What you should do
Find the line with "Anticipated Duration |" in the records below. Copy it and every line after it, up to and including the line with "INCH CAPE OFFSHORE LIMITED".

Start of Data to process

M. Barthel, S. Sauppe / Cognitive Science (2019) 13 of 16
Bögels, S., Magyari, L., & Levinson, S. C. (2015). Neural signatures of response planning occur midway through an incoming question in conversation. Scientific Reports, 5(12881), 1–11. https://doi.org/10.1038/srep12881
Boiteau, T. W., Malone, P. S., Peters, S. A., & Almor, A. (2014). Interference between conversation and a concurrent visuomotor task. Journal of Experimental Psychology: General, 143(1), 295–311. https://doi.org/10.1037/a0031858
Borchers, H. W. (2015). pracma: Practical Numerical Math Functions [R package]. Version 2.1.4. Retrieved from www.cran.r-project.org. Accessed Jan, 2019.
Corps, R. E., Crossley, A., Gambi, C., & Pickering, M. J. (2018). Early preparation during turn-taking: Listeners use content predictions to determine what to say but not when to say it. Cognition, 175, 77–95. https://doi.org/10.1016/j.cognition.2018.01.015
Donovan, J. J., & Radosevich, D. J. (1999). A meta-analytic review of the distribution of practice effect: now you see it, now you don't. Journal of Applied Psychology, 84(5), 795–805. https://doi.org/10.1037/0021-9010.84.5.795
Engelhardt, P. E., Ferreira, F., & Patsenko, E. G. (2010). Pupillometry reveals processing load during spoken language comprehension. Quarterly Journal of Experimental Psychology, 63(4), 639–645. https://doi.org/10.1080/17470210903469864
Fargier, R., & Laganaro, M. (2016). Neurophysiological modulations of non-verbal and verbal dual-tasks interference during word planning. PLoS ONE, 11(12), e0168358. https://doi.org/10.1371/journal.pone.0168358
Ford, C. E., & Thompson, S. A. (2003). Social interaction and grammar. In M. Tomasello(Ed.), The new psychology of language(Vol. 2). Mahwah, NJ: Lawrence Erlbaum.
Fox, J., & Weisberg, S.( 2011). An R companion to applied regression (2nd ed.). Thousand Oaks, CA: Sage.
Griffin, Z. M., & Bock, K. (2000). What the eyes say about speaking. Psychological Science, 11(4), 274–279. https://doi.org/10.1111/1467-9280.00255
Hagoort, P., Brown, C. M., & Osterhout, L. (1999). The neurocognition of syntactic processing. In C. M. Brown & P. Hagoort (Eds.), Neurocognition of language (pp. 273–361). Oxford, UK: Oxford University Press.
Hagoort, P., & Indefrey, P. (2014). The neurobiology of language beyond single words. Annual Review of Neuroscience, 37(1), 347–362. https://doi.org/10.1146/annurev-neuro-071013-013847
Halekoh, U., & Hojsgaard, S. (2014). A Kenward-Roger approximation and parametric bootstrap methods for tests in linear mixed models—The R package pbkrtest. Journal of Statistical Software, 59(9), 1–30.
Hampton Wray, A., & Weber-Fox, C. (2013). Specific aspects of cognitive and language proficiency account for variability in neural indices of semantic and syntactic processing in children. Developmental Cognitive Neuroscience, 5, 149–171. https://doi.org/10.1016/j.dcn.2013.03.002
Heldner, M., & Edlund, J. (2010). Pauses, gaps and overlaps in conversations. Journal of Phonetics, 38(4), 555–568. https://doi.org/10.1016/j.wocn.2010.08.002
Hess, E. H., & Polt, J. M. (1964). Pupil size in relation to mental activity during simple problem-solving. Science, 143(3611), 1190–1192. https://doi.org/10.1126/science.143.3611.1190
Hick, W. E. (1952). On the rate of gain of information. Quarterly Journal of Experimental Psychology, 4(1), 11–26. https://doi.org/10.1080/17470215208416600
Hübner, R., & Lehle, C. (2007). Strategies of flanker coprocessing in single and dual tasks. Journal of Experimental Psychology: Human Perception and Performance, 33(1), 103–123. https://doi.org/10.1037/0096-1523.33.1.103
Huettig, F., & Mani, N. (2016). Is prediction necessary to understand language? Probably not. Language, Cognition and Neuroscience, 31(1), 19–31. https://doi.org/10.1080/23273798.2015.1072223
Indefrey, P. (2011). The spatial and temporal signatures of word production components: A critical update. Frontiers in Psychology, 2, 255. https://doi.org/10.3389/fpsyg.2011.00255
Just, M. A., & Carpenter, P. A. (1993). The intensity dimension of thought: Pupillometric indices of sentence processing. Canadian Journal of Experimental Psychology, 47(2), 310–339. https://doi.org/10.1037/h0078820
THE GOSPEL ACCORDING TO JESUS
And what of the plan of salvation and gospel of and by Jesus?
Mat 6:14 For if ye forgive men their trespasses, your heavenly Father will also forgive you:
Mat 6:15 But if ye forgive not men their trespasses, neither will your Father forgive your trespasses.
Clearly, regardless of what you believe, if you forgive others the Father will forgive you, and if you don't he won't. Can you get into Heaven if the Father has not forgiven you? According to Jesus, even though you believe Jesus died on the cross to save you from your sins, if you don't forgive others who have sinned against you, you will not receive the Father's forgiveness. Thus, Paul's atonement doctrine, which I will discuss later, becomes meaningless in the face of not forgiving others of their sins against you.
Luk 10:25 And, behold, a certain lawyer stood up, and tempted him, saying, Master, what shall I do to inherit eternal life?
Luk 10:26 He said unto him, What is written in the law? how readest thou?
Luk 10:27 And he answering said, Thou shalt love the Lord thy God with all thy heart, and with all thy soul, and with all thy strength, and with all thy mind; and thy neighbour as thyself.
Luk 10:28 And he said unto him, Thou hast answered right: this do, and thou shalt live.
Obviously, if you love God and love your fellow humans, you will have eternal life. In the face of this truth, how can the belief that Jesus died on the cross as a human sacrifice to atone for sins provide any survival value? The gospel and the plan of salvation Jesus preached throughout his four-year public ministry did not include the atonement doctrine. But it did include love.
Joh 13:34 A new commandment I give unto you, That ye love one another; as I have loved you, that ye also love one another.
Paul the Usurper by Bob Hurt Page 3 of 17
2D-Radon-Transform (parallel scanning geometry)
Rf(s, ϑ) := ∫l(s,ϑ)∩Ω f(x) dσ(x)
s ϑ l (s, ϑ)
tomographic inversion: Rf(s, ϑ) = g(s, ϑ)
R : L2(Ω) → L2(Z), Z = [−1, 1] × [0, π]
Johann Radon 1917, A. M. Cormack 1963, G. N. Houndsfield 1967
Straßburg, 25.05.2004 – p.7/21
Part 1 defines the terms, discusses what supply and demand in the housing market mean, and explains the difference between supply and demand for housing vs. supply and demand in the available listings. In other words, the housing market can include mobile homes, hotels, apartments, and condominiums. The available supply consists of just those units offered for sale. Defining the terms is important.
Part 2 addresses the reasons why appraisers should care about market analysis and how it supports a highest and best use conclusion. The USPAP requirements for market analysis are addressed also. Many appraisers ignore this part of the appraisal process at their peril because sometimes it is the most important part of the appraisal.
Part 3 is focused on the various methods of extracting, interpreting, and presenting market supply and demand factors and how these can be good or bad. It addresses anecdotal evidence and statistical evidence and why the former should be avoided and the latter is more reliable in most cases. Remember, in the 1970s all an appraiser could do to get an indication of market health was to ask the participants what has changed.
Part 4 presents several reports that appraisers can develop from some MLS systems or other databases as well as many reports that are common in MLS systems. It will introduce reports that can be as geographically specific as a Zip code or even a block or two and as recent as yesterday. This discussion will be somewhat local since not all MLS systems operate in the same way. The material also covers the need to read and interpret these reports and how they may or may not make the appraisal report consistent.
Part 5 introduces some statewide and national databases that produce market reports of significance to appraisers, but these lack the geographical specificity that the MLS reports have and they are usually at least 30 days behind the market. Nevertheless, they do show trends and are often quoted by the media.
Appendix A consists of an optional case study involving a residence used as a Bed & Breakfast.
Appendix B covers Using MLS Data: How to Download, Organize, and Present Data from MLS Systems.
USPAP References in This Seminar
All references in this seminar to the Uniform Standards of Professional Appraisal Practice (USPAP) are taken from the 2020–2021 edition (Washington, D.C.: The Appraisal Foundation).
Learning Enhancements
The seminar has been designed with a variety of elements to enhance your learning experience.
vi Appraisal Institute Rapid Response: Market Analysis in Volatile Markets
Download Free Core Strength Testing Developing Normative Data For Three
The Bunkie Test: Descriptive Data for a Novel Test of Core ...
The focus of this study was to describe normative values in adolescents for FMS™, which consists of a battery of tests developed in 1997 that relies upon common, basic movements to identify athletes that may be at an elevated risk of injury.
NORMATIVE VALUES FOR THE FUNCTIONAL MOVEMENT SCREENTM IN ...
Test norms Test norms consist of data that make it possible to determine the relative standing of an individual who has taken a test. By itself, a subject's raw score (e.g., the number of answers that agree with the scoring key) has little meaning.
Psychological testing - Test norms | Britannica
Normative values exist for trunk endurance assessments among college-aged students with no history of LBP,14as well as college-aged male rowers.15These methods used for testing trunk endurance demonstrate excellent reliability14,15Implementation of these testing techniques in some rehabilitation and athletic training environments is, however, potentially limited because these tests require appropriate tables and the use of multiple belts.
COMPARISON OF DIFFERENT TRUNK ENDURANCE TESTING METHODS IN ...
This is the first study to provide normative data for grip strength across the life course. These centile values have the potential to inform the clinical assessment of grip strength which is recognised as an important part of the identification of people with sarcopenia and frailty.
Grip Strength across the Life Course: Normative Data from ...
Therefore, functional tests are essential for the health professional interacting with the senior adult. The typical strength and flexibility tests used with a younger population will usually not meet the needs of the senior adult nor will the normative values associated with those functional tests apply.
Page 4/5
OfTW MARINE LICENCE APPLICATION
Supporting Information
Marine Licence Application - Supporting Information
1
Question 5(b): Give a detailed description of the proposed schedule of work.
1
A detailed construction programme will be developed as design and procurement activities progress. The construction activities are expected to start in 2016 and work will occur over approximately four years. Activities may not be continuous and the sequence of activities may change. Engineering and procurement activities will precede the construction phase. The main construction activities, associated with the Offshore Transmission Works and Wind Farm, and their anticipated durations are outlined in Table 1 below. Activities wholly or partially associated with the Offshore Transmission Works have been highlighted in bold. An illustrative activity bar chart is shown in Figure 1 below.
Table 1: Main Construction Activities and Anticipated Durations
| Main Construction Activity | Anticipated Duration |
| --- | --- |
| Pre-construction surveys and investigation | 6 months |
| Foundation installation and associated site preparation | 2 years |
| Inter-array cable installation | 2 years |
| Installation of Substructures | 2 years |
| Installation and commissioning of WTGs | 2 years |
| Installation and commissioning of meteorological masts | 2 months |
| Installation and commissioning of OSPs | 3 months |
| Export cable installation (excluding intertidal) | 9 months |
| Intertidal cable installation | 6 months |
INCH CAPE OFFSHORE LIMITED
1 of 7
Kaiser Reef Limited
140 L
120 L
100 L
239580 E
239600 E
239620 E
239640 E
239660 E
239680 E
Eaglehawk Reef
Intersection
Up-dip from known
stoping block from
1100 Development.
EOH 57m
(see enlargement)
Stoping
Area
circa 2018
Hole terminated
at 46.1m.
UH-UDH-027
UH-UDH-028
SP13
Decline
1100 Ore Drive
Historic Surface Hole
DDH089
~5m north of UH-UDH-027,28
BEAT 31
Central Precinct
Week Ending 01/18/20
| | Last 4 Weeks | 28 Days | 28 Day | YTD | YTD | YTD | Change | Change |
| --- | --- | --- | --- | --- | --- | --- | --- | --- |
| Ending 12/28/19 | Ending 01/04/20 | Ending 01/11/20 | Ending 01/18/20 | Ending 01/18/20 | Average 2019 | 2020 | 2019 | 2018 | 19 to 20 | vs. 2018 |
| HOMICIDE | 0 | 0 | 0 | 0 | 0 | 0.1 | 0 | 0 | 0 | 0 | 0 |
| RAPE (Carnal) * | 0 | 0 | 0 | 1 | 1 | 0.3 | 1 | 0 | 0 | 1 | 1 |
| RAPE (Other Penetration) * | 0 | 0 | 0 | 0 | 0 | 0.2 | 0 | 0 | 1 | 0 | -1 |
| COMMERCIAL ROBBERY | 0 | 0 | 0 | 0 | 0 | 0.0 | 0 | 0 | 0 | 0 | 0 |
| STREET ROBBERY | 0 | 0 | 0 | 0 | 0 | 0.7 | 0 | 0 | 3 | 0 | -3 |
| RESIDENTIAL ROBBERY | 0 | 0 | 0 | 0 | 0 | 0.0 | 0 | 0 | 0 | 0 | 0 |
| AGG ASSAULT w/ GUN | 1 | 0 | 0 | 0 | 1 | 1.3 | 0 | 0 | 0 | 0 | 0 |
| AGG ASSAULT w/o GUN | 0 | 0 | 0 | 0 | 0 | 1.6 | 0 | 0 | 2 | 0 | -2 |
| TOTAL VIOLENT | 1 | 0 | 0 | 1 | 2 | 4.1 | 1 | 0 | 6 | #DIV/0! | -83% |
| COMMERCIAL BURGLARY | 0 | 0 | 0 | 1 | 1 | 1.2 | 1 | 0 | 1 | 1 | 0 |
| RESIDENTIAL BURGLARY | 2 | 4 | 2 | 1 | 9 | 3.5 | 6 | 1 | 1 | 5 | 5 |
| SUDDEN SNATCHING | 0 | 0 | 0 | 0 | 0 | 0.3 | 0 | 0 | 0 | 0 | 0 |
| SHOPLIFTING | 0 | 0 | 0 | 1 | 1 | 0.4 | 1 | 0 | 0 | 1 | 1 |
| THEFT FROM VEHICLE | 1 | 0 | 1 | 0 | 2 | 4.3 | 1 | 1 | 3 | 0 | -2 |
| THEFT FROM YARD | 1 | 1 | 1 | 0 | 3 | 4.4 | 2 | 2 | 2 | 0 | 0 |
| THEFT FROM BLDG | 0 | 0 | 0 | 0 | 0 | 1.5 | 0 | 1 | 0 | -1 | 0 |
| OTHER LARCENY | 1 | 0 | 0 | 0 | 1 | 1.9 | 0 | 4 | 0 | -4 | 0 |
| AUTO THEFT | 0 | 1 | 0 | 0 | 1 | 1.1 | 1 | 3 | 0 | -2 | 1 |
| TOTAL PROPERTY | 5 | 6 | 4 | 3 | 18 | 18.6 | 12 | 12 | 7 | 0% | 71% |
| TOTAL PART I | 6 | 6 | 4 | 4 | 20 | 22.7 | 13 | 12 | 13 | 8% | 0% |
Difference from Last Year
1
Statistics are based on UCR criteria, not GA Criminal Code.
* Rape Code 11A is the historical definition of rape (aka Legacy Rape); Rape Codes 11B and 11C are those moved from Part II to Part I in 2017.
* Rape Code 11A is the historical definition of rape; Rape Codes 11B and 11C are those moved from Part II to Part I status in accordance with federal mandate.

End of Data to process

Response
| Main Construction Activity | Anticipated Duration |
| --- | --- |
| Pre-construction surveys and investigation | 6 months |
| Foundation installation and associated site preparation | 2 years |
| Inter-array cable installation | 2 years |
| Installation of Substructures | 2 years |
| Installation and commissioning of WTGs | 2 years |
| Installation and commissioning of meteorological masts | 2 months |
| Installation and commissioning of OSPs | 3 months |
| Export cable installation (excluding intertidal) | 9 months |
| Intertidal cable installation | 6 months |
INCH CAPE OFFSHORE LIMITED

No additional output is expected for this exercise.